When these states pulled the plug, they knew that 80% of the world’s hungriest people were in Gaza. They knew that Gaza’s healthcare system had been violently dismantled by Israel. They also knew that Israel was doing everything it could to obstruct humanitarian aid from entering, in line with Israel’s defence minister’s promise to impose a total siege against Gaza’s “human animals”. Throttling the main humanitarian agency in the midst of this was to issue a death sentence against countless Palestinians.
The rationale was preposterous on its own terms. UNRWA has 30,000 employees, so the allegations were against 0.04% of its staff. If that’s justification for cutting funds, it would mean shutting down every institution on earth. And on what evidence? US secretary of state Antony Blinken said: “We haven’t had the ability to investigate [the allegations] ourselves. But they are highly, highly credible.” UNRWA itself had abandoned due process by sacking the 12 without Israel offering any evidence – that didn’t save them.

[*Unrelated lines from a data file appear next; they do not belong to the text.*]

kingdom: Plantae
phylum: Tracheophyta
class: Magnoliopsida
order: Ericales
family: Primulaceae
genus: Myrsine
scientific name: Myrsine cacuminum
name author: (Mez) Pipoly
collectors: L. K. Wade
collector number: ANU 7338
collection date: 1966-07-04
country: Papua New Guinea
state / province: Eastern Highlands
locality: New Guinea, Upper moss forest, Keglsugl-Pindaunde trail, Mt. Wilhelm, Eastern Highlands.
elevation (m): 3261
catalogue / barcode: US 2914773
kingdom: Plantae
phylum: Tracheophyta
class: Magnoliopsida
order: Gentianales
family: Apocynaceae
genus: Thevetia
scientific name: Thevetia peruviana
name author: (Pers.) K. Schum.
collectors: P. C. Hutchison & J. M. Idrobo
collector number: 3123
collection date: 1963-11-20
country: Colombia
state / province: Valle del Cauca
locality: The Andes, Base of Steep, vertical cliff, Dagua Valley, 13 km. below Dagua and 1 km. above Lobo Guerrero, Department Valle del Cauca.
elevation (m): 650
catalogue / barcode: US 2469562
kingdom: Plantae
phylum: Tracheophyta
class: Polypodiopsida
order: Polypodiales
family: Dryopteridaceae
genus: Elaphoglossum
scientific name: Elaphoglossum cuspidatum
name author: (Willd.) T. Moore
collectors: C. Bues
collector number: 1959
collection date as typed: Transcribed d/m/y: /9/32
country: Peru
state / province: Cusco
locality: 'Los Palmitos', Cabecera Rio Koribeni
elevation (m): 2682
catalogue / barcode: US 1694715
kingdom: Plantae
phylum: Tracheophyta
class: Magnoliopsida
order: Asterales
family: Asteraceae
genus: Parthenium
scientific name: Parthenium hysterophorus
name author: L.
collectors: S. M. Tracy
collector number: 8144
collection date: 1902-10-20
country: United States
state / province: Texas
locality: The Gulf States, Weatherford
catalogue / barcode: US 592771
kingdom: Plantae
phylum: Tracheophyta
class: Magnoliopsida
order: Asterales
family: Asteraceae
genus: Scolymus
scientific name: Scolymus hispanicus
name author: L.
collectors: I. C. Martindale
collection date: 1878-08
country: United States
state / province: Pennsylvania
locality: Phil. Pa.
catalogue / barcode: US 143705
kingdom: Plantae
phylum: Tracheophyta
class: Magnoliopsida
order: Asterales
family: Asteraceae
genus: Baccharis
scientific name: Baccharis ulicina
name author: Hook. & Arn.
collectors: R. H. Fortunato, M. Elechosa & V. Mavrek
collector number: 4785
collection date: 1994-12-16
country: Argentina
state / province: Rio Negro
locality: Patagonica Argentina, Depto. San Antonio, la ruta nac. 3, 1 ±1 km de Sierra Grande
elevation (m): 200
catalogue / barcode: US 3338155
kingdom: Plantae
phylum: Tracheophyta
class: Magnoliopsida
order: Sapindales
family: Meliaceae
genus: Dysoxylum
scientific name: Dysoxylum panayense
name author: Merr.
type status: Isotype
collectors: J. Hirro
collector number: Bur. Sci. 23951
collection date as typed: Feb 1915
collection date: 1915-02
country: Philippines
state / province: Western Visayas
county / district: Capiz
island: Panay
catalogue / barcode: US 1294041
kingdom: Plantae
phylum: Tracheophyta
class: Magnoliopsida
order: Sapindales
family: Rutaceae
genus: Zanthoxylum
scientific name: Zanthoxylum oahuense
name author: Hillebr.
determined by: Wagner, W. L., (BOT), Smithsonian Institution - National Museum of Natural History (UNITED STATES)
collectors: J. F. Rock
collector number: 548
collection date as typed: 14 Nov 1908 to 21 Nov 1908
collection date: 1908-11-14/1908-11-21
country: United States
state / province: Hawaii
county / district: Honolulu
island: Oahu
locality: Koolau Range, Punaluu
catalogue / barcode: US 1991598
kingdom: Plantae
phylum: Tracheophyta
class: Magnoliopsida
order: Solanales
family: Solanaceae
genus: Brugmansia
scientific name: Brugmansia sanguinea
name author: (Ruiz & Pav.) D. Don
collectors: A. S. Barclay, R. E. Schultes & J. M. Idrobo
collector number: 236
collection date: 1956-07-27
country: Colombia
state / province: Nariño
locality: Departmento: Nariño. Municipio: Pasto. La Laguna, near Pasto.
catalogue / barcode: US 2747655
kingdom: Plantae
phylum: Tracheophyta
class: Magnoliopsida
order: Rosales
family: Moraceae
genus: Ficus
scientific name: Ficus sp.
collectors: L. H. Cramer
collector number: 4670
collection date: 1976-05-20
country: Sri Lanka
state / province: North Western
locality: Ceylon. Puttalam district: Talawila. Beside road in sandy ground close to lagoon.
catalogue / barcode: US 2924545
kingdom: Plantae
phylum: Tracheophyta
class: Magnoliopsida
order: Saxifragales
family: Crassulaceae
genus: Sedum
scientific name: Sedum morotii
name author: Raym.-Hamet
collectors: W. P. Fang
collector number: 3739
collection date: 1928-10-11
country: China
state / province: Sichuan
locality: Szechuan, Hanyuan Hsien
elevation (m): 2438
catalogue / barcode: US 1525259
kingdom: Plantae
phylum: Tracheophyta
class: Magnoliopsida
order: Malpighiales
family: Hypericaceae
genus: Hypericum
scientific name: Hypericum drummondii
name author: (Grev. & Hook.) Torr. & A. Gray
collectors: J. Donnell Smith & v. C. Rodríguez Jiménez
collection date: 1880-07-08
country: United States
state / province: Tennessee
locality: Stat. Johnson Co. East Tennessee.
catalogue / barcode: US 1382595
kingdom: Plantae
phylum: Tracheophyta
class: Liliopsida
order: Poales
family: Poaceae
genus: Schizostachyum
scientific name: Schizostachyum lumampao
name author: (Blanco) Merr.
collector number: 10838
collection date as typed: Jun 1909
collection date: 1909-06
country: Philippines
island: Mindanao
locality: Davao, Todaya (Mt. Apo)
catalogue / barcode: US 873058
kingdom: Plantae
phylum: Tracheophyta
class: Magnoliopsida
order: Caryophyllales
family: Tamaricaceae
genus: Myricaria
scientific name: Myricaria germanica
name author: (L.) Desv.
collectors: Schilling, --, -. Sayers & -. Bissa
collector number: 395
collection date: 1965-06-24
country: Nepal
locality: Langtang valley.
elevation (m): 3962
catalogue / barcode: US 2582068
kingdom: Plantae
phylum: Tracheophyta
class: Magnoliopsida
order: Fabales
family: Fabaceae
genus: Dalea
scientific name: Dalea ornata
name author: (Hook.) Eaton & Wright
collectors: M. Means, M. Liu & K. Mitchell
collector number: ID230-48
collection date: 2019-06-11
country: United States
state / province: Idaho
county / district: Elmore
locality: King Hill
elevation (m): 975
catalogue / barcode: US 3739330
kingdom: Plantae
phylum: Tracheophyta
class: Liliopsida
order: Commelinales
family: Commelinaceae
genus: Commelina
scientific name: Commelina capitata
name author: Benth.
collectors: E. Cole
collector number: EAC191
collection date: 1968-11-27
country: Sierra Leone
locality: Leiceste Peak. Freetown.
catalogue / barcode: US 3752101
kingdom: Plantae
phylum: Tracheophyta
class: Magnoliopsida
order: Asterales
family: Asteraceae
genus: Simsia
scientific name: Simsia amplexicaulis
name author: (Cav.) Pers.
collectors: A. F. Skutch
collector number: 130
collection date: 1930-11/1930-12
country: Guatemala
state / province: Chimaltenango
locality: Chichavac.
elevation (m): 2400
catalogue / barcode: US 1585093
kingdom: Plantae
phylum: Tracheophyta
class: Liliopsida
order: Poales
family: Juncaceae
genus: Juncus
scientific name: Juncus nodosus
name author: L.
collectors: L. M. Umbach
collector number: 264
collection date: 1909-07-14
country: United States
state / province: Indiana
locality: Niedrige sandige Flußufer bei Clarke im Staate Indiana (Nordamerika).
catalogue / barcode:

Every year, it provides lists of staff to the Israeli intelligence services for vetting. And when the likes of Channel 4 News finally got a copy of Israel’s dossier, they found no evidence to back the state’s allegations. And today, a month on, UN investigators announced there has still been no evidence. And now the EU has finally announced it will restore funding. Let us be clear.
This alone is a scandal of historic proportions. Without evidence, on the say so of a state with a track record of flagrant deceit, in the midst of an unimaginable catastrophe, when the highest court on earth ordered access to humanitarian aid to prevent genocide, the West went to war with Gaza’s main humanitarian agency.
According to a new detailed study, around 5% of Gaza’s population may be dead by August. It will be the hunger and lack of medical care which prove more fatal than the bombs and bullets. The Scottish Government’s position – bucking the trend of throttling UNRWA – has been vindicated, while the Tory-Labour consensus has been utterly morally disgraced. History will be a savage judge.